§ Study questions
1. List every distinct username that posts in the bathroom thread below, with each name appearing only once.
2. Answer these about the bathroom thread below:
(a) What steps are given for treating the dwarf wall?
(b) Which parts of the job does BB3 hope to handle?
(c) According to rebuildr86's last post, which is easier for the pipe: behind the wall or inside it?

Brown tiles, brown skirt tiles, chipboard pink vanity; sorry, it has to be said, pipe is the least Of that bathrooms problems

----------


## Sir Stinkalot

> but you need to pay particular attention to waterproofing as one idea for a suspended vanity is for it to be unaffected by water.

  You would treat the dwarf wall as per any other wall in the bathroom - cement sheet on the face, waterproofing and finish off with a new skirting tile.

----------


## Sir Stinkalot

> Brown tiles, brown skirt tiles, chipboard pink vanity; sorry, it has to be said, pipe is the least Of that bathrooms problems

  There is also a crack in the shower screen - not an easy fix with the embedded mesh  :Smilie:

----------


## rebuildr86

its pretty close to the wall, if you are gutting the bathroom, have the guys cut 2 lines into the slap around the pipe, and knock out the concrete around the pipe, then run the pipe up the wall like it should be.
This sounds difficult, but i assure you, its really not, and a hanging vanity deserves this small preparation or else you may as well choose a floor standing unit.
Are you getting a professional in to do this, or is it DIY?

----------


## JB1

> Brown tiles, brown skirt tiles, chipboard pink vanity; sorry, it has to be said, pipe is the least Of that bathrooms problems

  Harsh, but fair. 
xx

----------


## JB1

Jesus, not really sure why my last post ended with 'xx'. 
--

----------


## METRIX

> harsh, but fair. 
> Xx

  ohh

----------


## BB3

Thanks for the suggestions.  
It is the original bathroom and is definitely due for a full refresh  :Wink:  I am hoping to do the demo and project management side of things. 
If the pipe is run up the wall does that mean behind the wall? Does that make maintenance down the track harder?

----------


## rebuildr86

no, that is how it should be done, either behind the wall or inside it. inside will be easier.

----------

§ Exercise data
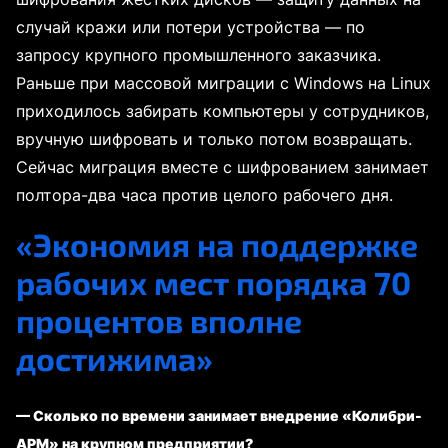
случай кражи или потери устройства — по
запросу крупного промышленного заказчика.
Раньше при массовой миграции с Windows на Linux
приходилось забирать компьютеры у сотрудников,
вручную шифровать и только потом возвращать.
Сейчас миграция вместе с шифрованием занимает
полтора-два часа против целого рабочего дня.
«Экономия на поддержке
рабочих мест порядка 70
процентов вполне
достижима»
— Сколько по времени занимает внедрение «Колибри-
АРМ» на крупном предприятии?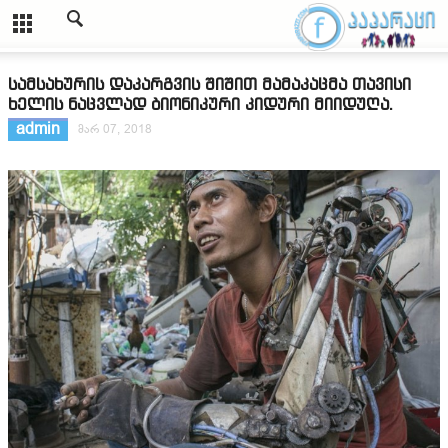
სამსახურის დაკარგვის შიშით მამაკაცმა თავისი
ხელის ნაცვლად ბიონიკური კიდური მიიდუღა.
admin
მარ 07, 2018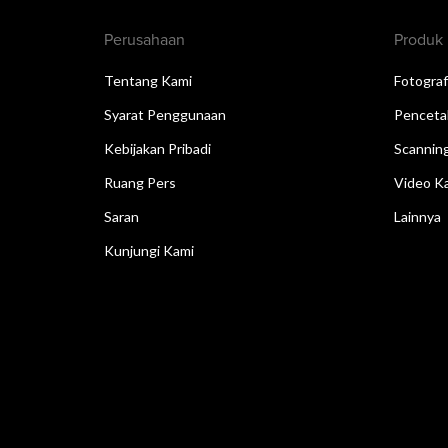
Perusahaan
Produk
Tentang Kami
Fotograf
Syarat Penggunaan
Penceta
Kebijakan Pribadi
Scannin
Ruang Pers
Video Ka
Saran
Lainnya
Kunjungi Kami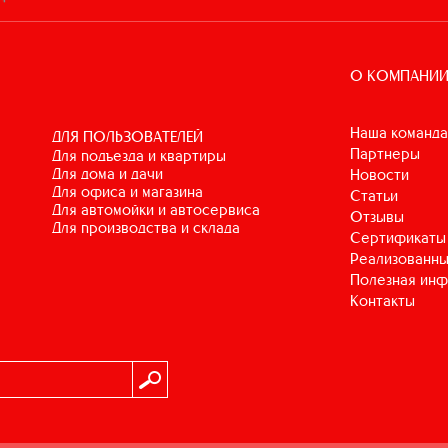
О КОМПАНИ
Наша команда
ДЛЯ ПОЛЬЗОВАТЕЛЕЙ
Партнеры
для подъезда и квартиры
для дома и дачи
Новости
для офиса и магазина
Статьи
для автомойки и автосервиса
Отзывы
для производства и склада
Сертификаты
Реализованны
Полезная ин
Контакты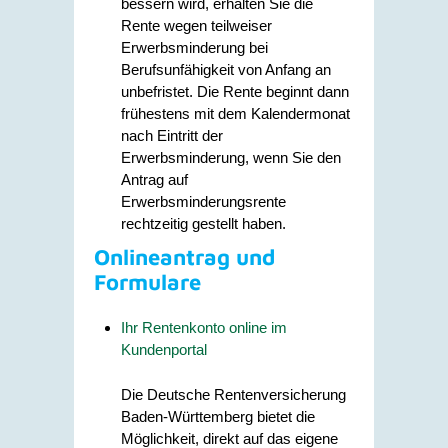
bessern wird, erhalten Sie die
Rente wegen teilweiser
Erwerbsminderung bei
Berufsunfähigkeit von Anfang an
unbefristet.
Die Rente beginnt dann
frühestens mit dem Kalendermonat
nach Eintritt der
Erwerbsminderung, wenn Sie den
Antrag auf
Erwerbsminderungsrente
rechtzeitig gestellt haben.
Onlineantrag und
Formulare
Ihr Rentenkonto online im
Kundenportal
Die Deutsche Rentenversicherung
Baden-Württemberg bietet die
Möglichkeit, direkt auf das eigene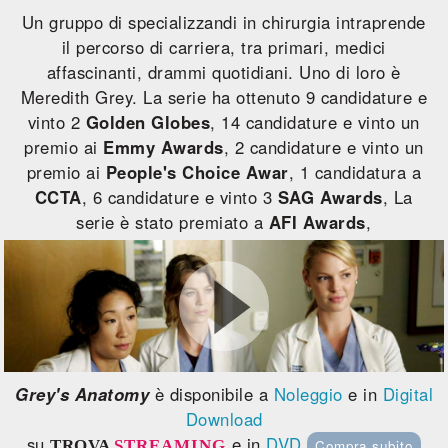
Un gruppo di specializzandi in chirurgia intraprende
il percorso di carriera, tra primari, medici
affascinanti, drammi quotidiani. Uno di loro è
Meredith Grey. La serie ha ottenuto 9 candidature e
vinto 2
Golden Globes
, 14 candidature e vinto un
premio ai
Emmy Awards
, 2 candidature e vinto un
premio ai
People's Choice Awar
, 1 candidatura a
CCTA
, 6 candidature e vinto 3
SAG Awards
, La
serie è stato premiato a
AFI Awards
,
Grey's Anatomy
è disponibile a
Noleggio
e in
Digital
Download
su
e in
DVD
TROVA
STREAMING
Compra subito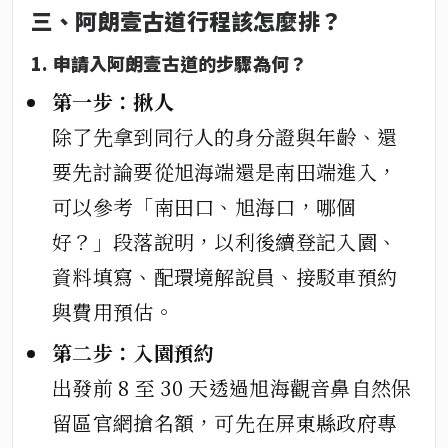
三、阿朗壹古道行程該怎麼排？
1. 申請入阿朗壹古道的步驟為何？
第一步：揪人
除了先拿到同行人的身分證與年齡、還
要先討論要從旭海端還是南田端進入，
可以參考「南田口、旭海口，哪個
好？」段落說明，以利後續登記入園、
資料填寫、配環境解說員、接駁車預約
與費用預估。
第二步：入園預約
出發前 8 至 30 天透過旭海觀音鼻自然保
留區官網搶名額，可先在屏東縣政府專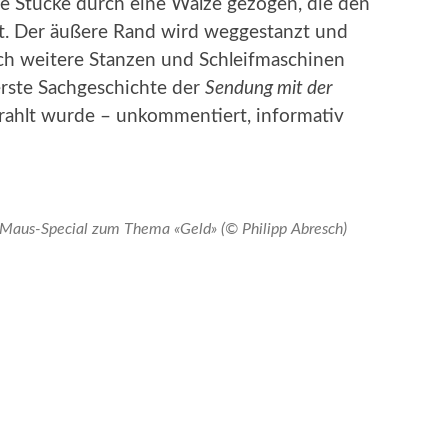
e Stücke durch eine Walze gezogen, die den
rt. Der äußere Rand wird weggestanzt und
rch weitere Stanzen und Schleifmaschinen
erste Sachgeschichte der
Sendung mit der
trahlt wurde – unkommentiert, informativ
Maus-Special zum Thema «Geld» (© Philipp Abresch)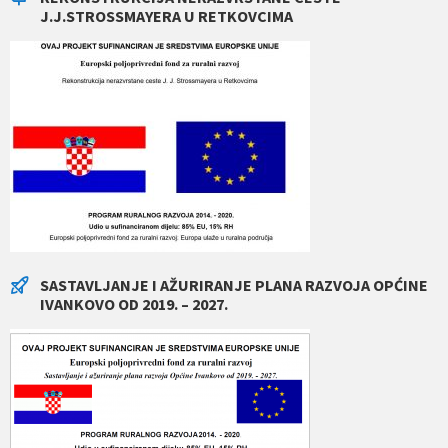
J.J.STROSSMAYERA U RETKOVCIMA
SASTAVLJANJE I AŽURIRANJE PLANA RAZVOJA OPĆINE
IVANKOVO OD 2019. – 2027.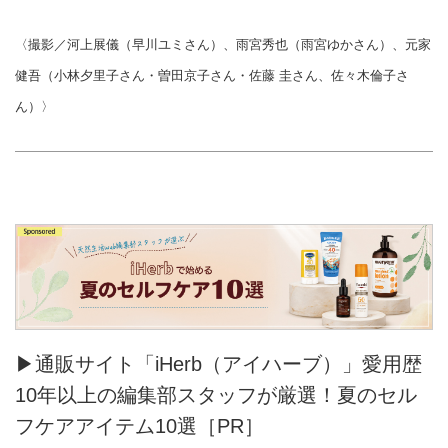
〈撮影／河上展儀（早川ユミさん）、雨宮秀也（雨宮ゆかさん）、元家
健吾（小林夕里子さん・曽田京子さん・佐藤 圭さん、佐々木倫子さ
ん）〉
▶通販サイト「iHerb（アイハーブ）」愛用歴
10年以上の編集部スタッフが厳選！夏のセル
フケアアイテム10選［PR］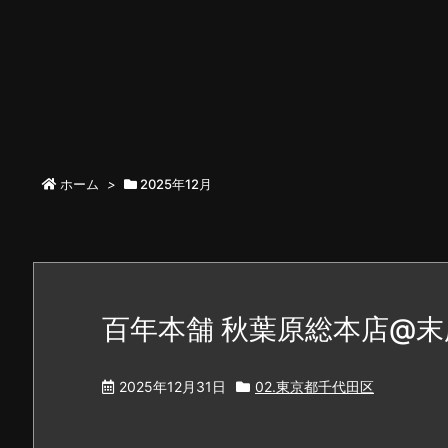
ホーム
>
2025年12月
百年本舗 秋葉原総本店@末
2025年12月31日
02.東京都千代田区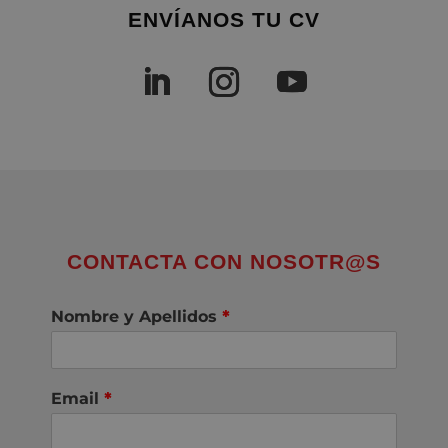
ENVÍANOS TU CV
CONTACTA CON NOSOTR@S
Nombre y Apellidos
*
Email
*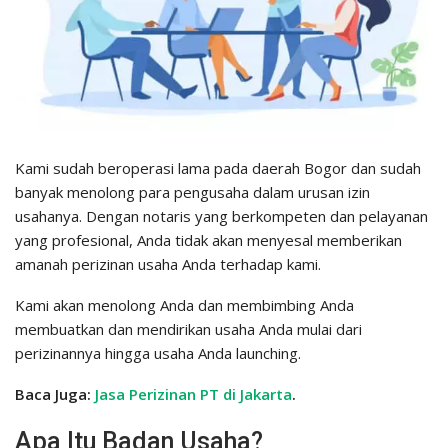
Kami sudah beroperasi lama pada daerah Bogor dan sudah
banyak menolong para pengusaha dalam urusan izin
usahanya. Dengan notaris yang berkompeten dan pelayanan
yang profesional, Anda tidak akan menyesal memberikan
amanah perizinan usaha Anda terhadap kami.
Kami akan menolong Anda dan membimbing Anda
membuatkan dan mendirikan usaha Anda mulai dari
perizinannya hingga usaha Anda launching.
Baca Juga:
Jasa Perizinan PT di Jakarta
.
Apa Itu Badan Usaha?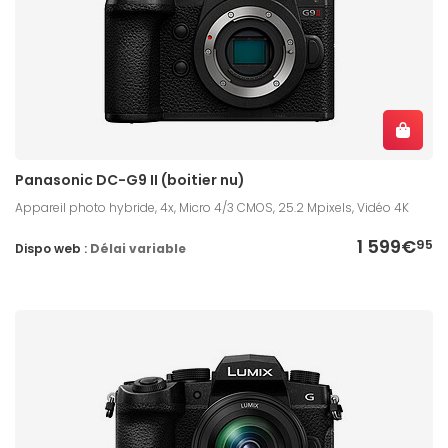
Panasonic DC-G9 II (boitier nu)
Appareil photo hybride, 4x, Micro 4/3 CMOS, 25.2 Mpixels, Vidéo 4K
1 599€
95
Dispo web :
Délai variable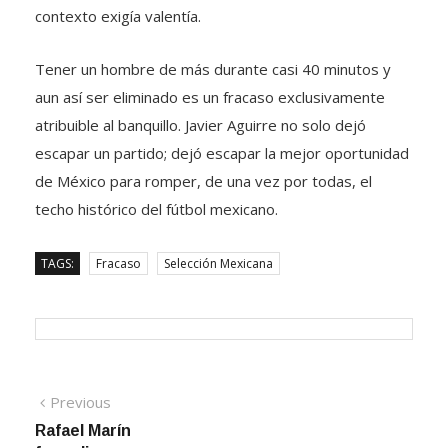
contexto exigía valentía.
Tener un hombre de más durante casi 40 minutos y
aun así ser eliminado es un fracaso exclusivamente
atribuible al banquillo. Javier Aguirre no solo dejó
escapar un partido; dejó escapar la mejor oportunidad
de México para romper, de una vez por todas, el
techo histórico del fútbol mexicano.
TAGS:
Fracaso
Selección Mexicana
Navegación
Previous
Previous
post:
Rafael Marín
de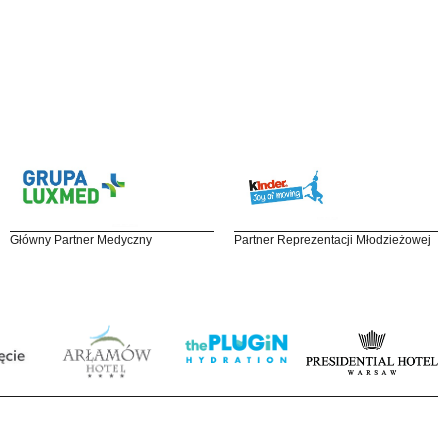
Główny Partner Medyczny
Partner Reprezentacji Młodzieżowej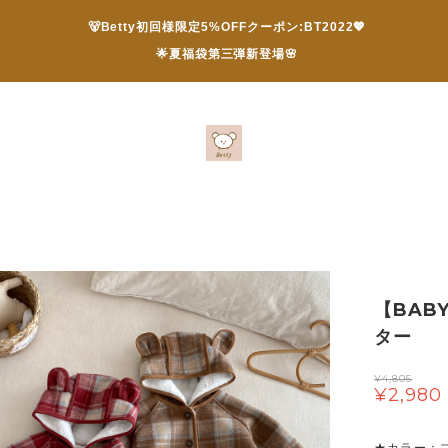
🐻Betty初回様限定5%OFFクーポン:BT2022💖
🌟夏福袋第三弾新登場🌸
【BAB
ター
¥4,805
¥2,980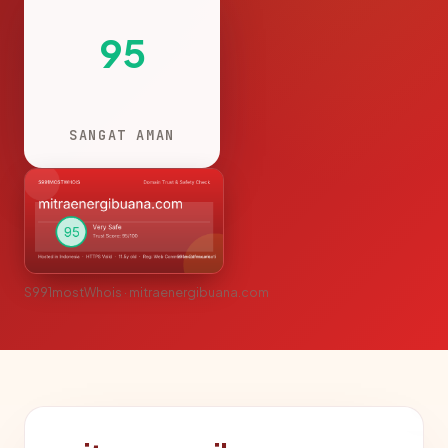
95
SANGAT AMAN
S991mostWhois · mitraenergibuana.com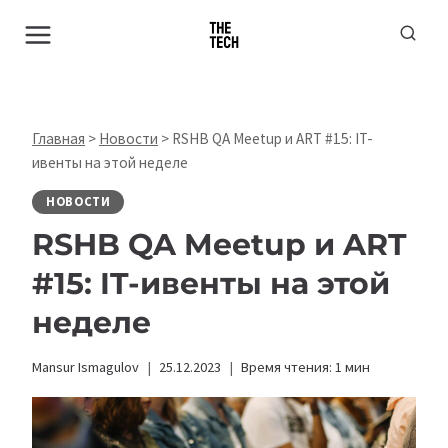
Перейти
к
содержимому
Главная
>
Новости
>
RSHB QA Meetup и ART #15: IT-
ивенты на этой неделе
НОВОСТИ
RSHB QA Meetup и ART
#15: IT-ивенты на этой
неделе
Mansur Ismagulov
25.12.2023
Время чтения:
1
мин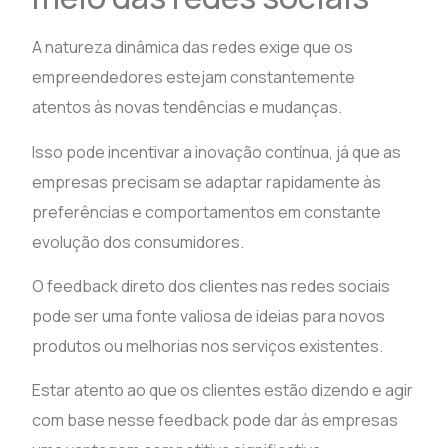
A natureza dinâmica das redes exige que os
empreendedores estejam constantemente
atentos às novas tendências e mudanças.
Isso pode incentivar a inovação contínua, já que as
empresas precisam se adaptar rapidamente às
preferências e comportamentos em constante
evolução dos consumidores.
O feedback direto dos clientes nas redes sociais
pode ser uma fonte valiosa de ideias para novos
produtos ou melhorias nos serviços existentes.
Estar atento ao que os clientes estão dizendo e agir
com base nesse feedback pode dar às empresas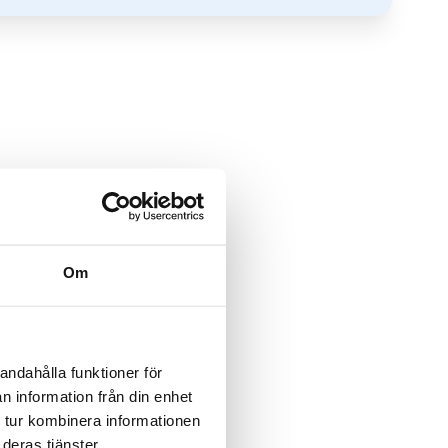
Om
andahålla funktioner för
n information från din enhet
 tur kombinera informationen
deras tjänster.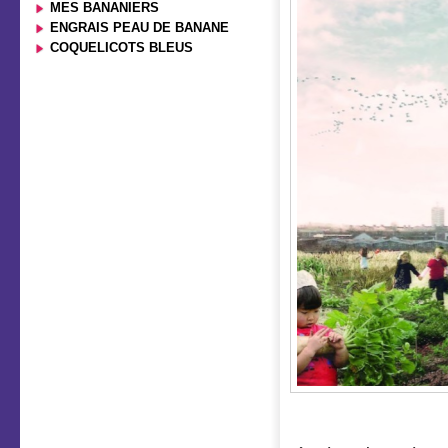
MES BANANIERS
ENGRAIS PEAU DE BANANE
COQUELICOTS BLEUS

§ Problem solutions
1.
Sir Stinkalot
rebuildr86
JB1
METRIX
BB3

2.
(a) Cement sheet on the face, waterproofing, and a new skirting tile to finish.
(b) The demo and the project management side of things.
(c) Inside the wall.